I continued drawing with the sanguine in a sketchy way, without too much detail. Then, with a 2B charcoal pencil, I lightly added some tone at the top, again just to get a feel for what I wanted to do.
With the charcoal, I emphasized the darker values on the undersides of the branches and where the branches join the trunk, being careful to let some of the sanguine and the colored paper show through.
Finally, with a piece of soft white pastel, I added some snow, varying the thickness and keeping the white lines uneven. Notice how the snow has been caught in parts of the bark, which gives the impression of a driving snowstorm rather than gentle flurries.
Here's another example done with charcoal, sanguine and white pastel. In this drawing, the white was kept to a minimum; it was used only for highlights. I used simple, heavy brown wrapping paper, which shows you can find interesting drawing paper just about anywhere.
CHARCOAL AND WATERCOLOR
This is a charcoal thumbnail on tracing paper of a Catskill sunset. I don't make color roughs when working with charcoal and watercolor. I work from memory or directly from nature.
On my good paper, which is 4-ply museum board, I lightly indicate some clouds and mountain ranges with my 2B charcoal pencil. I am more concerned here with.values than with details, because when the watercolor washes are laid over the charcoal, some of the charcoal may wash out.
I begin sketching in the trees over the clouds and mountains, developing interesting patterns and making some trees short, some tall, some thin and some thick. I can always add more later if I want more density in the tree line.
Now I'm ready to add watercolor. I usually start with the sky and work toward the bottom. Be careful in areas where there is a heavy concentration of charcoal. The watercolor brush will naturally pick up some of that charcoal and may transfer it to areas you want to remain light. To prevent this, rinse the brush in clear water and reload with your watercolor.
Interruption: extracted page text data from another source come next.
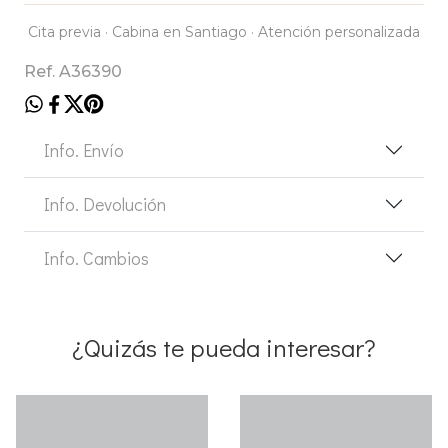
Cita previa · Cabina en Santiago · Atención personalizada
Ref. A36390
Info. Envío
Info. Devolución
Info. Cambios
¿Quizás te pueda interesar?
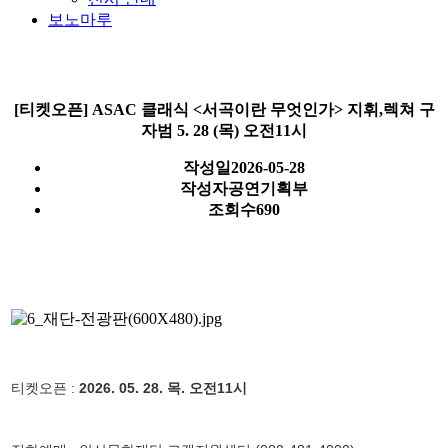
보노마루
[티켓오픈] ASAC 클래식 <서곡이란 무엇인가> 지휘,렉쳐 구
자범 5. 28 (목) 오전11시
작성일
2026-05-28
작성자
공연기획부
조회수
690
티켓오픈 :
2026. 05. 28. 목. 오전11시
A few minor corrections will improve this picture. I wash a very light violet over the top of the existing sky, then add a brighter, yellow-orange sunset streak. (Hint: Before you make any correction in watercolor, always wet that area of the paper with clear water. This will prevent hard edges and allow the revision to blend right in.) Finally I add a few more trees on the far right and left with a charcoal pencil, and Evening Prelude is finished.
Catskill Creek This quick sketch done with charcoal and watercolor contains the barest amount of detail, yet it has a spirit that will enable me at a later time to compose a larger, more finished painting.
This little sketch worked so well that I never tried to make a larger painting. Quite often, these charcoal and watercolor sketches capture something that seems to be lost when you try to do them larger.
Little Falls I came upon this welcoming spot while strolling in the woods. Charcoal and watercolor enabled me to record it with a minimum of time and trouble—just enough to get the feel of the place.
Fourth of July
This gazebo caught my eye late one evening. In spite of the lack of light and the dampness of the night air, I captured something that said, "Happy Birthday, America."